PROMPT 1
Print the stretch of the Gibraltar Strategy article from "So what on earth" through "once-global colonial power?".

TEXT UNDER STUDY
“The Gibraltar Strategy: A Better Way to Generate Extra Income” — Karim Rahemtulla

By Travis Johnson, Stock Gumshoe, November 17, 2008

I’m sure a number of you have seen the email ad for Karim Rahemtulla’s Strategic Income newsletter … here’s what he promises in exchange for your subscription fee of $1,250:

“‘Gibraltar Strategy’ Cranks Out 10-Times More Cash From Stocks Than Dividends”

Sounds good, no? It gets better!

“On October 16, a handful of income-seekers had the opportunity to pocket $5,500.

“They placed one simple transaction and BAM!

“The cash appeared in their accounts in less than 4 minutes.

“It wasn’t complicated. They’ve done it dozens of times over the past year alone.

“They simply make a transaction on U.S. corporations that reduces their overall portfolio risk, and sends money directly into their brokerage accounts each month they choose – even in the most volatile markets.”

So what is it? Well, sometimes it’s hard for a letter to make sense when they’re trying this hard to obscure the truth behind what they’re selling — “make a transaction on U.S. corporations?” Really?

Well, sort of — but you needn’t shell out $1,250 to figure out what on Earth he’s talking about … the Gumshoe is on the case for you, gratis.

Karim them goes on to explain that many investors have never heard of this story, and tell us that it can make money and reduce risk in your portfolio, and supply much greater income than most dividend-paying stocks can provide … he calls this income “Gibraltar Payments.”

I’ll explain more in just a moment, but first, what do you picture when you think of a Gibraltar strategy? Gibraltar, for anyone who doesn’t know, is the rocky outcrop near the Southern end of the Iberian peninsula — it was ceded by Spain to the UK about 300 years ago, and has remained a British territory ever since, and, for much of that time, a naval base. It has been a strategic outpost and a miltarily significant piece of land for as long as people have sailed the seas, since it represents an extremely defensible outpost that oversees the Strait of Gibraltar, the only natural outlet for the Mediterranean Sea

And of course, the Rock of Gibraltar, the actual mountainous bit that is the geologically famous part of Gibraltar, has been seen in the popular consciousness as an unyielding monument to stability and strength. That’s why the Rock is the logo for Prudential Financial, which, unfortunately, has not prevented the shares of that firm from falling by 70% or so in the last couple months.

So what on earth would a “Gibraltar Strategy” be? Some kind of strong and stable rock? Or, if you look at more modern history, one of the final, defensible outposts of a once-global colonial power?

Well, in the case of Karim Rahemtulla’s “Gibraltar Strategy” for his Strategic Income newsletter, it’s simply … another tease for the idea of selling covered call options.

Yes, this is nothing new — and in fact, an extremely similar letter was sent out a month or two ago by Rahemtulla for this service, though back then he called this investment a “Surety Income Certificate.” Which means that I need to make more room on the Gumshoe list of invented names for covered call options selling strategies.

PROMPT 2
Turn every line of the entries below into a Markdown table with the columns No. and Line, giving each line a row number and skipping blank lines. Omit any pictures from the table.

DATA PROVIDED
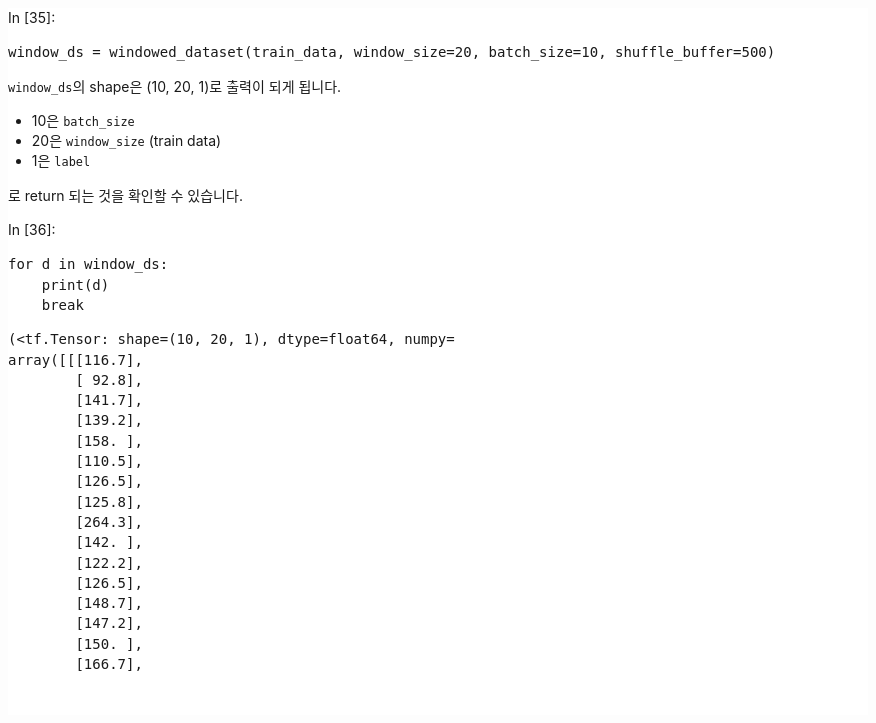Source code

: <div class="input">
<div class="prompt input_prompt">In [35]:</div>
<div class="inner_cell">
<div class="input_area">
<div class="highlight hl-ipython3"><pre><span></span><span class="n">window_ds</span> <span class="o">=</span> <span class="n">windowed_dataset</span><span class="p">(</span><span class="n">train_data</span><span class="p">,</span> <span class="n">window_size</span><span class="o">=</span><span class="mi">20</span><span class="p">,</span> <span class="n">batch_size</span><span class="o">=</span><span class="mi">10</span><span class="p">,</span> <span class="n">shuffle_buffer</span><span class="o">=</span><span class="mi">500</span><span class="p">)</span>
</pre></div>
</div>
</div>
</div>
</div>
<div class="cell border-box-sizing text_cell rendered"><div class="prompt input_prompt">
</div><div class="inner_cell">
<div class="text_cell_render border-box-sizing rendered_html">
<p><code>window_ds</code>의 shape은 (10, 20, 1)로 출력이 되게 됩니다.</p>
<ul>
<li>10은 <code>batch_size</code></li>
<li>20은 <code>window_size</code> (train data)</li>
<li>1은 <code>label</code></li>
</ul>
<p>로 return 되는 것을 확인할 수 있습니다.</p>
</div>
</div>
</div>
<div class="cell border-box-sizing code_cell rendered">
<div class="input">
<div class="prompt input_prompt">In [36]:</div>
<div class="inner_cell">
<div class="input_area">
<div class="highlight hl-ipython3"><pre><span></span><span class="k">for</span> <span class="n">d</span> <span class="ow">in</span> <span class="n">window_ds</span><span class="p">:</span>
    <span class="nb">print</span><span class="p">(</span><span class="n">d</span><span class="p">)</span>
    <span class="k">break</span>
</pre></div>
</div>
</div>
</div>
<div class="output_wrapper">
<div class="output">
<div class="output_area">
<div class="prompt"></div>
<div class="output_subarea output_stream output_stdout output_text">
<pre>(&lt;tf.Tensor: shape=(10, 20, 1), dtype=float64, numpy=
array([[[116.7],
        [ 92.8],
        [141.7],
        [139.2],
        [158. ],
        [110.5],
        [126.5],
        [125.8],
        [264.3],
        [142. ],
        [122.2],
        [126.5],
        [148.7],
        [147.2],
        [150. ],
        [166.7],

WRITTEN RESPONSE 1
So what on earth would a “Gibraltar Strategy” be? Some kind of strong and stable rock? Or, if you look at more modern history, one of the final, defensible outposts of a once-global colonial power?

WRITTEN RESPONSE 2
| No. | Line |
|---|---|
| 1 | Source code |
| 2 | : <div class="input"> |
| 3 | <div class="prompt input_prompt">In [35]:</div> |
| 4 | <div class="inner_cell"> |
| 5 | <div class="input_area"> |
| 6 | <div class="highlight hl-ipython3"><pre><span></span><span class="n">window_ds</span> <span class="o">=</span> <span class="n">windowed_dataset</span><span class="p">(</span><span class="n">train_data</span><span class="p">,</span> <span class="n">window_size</span><span class="o">=</span><span class="mi">20</span><span class="p">,</span> <span class="n">batch_size</span><span class="o">=</span><span class="mi">10</span><span class="p">,</span> <span class="n">shuffle_buffer</span><span class="o">=</span><span class="mi">500</span><span class="p">)</span> |
| 7 | </pre></div> |
| 8 | </div> |
| 9 | </div> |
| 10 | </div> |
| 11 | </div> |
| 12 | <div class="cell border-box-sizing text_cell rendered"><div class="prompt input_prompt"> |
| 13 | </div><div class="inner_cell"> |
| 14 | <div class="text_cell_render border-box-sizing rendered_html"> |
| 15 | <p><code>window_ds</code>의 shape은 (10, 20, 1)로 출력이 되게 됩니다.</p> |
| 16 | <ul> |
| 17 | <li>10은 <code>batch_size</code></li> |
| 18 | <li>20은 <code>window_size</code> (train data)</li> |
| 19 | <li>1은 <code>label</code></li> |
| 20 | </ul> |
| 21 | <p>로 return 되는 것을 확인할 수 있습니다.</p> |
| 22 | </div> |
| 23 | </div> |
| 24 | </div> |
| 25 | <div class="cell border-box-sizing code_cell rendered"> |
| 26 | <div class="input"> |
| 27 | <div class="prompt input_prompt">In [36]:</div> |
| 28 | <div class="inner_cell"> |
| 29 | <div class="input_area"> |
| 30 | <div class="highlight hl-ipython3"><pre><span></span><span class="k">for</span> <span class="n">d</span> <span class="ow">in</span> <span class="n">window_ds</span><span class="p">:</span> |
| 31 |     <span class="nb">print</span><span class="p">(</span><span class="n">d</span><span class="p">)</span> |
| 32 |     <span class="k">break</span> |
| 33 | </pre></div> |
| 34 | </div> |
| 35 | </div> |
| 36 | </div> |
| 37 | <div class="output_wrapper"> |
| 38 | <div class="output"> |
| 39 | <div class="output_area"> |
| 40 | <div class="prompt"></div> |
| 41 | <div class="output_subarea output_stream output_stdout output_text"> |
| 42 | <pre>(&lt;tf.Tensor: shape=(10, 20, 1), dtype=float64, numpy= |
| 43 | array([[[116.7], |
| 44 |         [ 92.8], |
| 45 |         [141.7], |
| 46 |         [139.2], |
| 47 |         [158. ], |
| 48 |         [110.5], |
| 49 |         [126.5], |
| 50 |         [125.8], |
| 51 |         [264.3], |
| 52 |         [142. ], |
| 53 |         [122.2], |
| 54 |         [126.5], |
| 55 |         [148.7], |
| 56 |         [147.2], |
| 57 |         [150. ], |
| 58 |         [166.7], |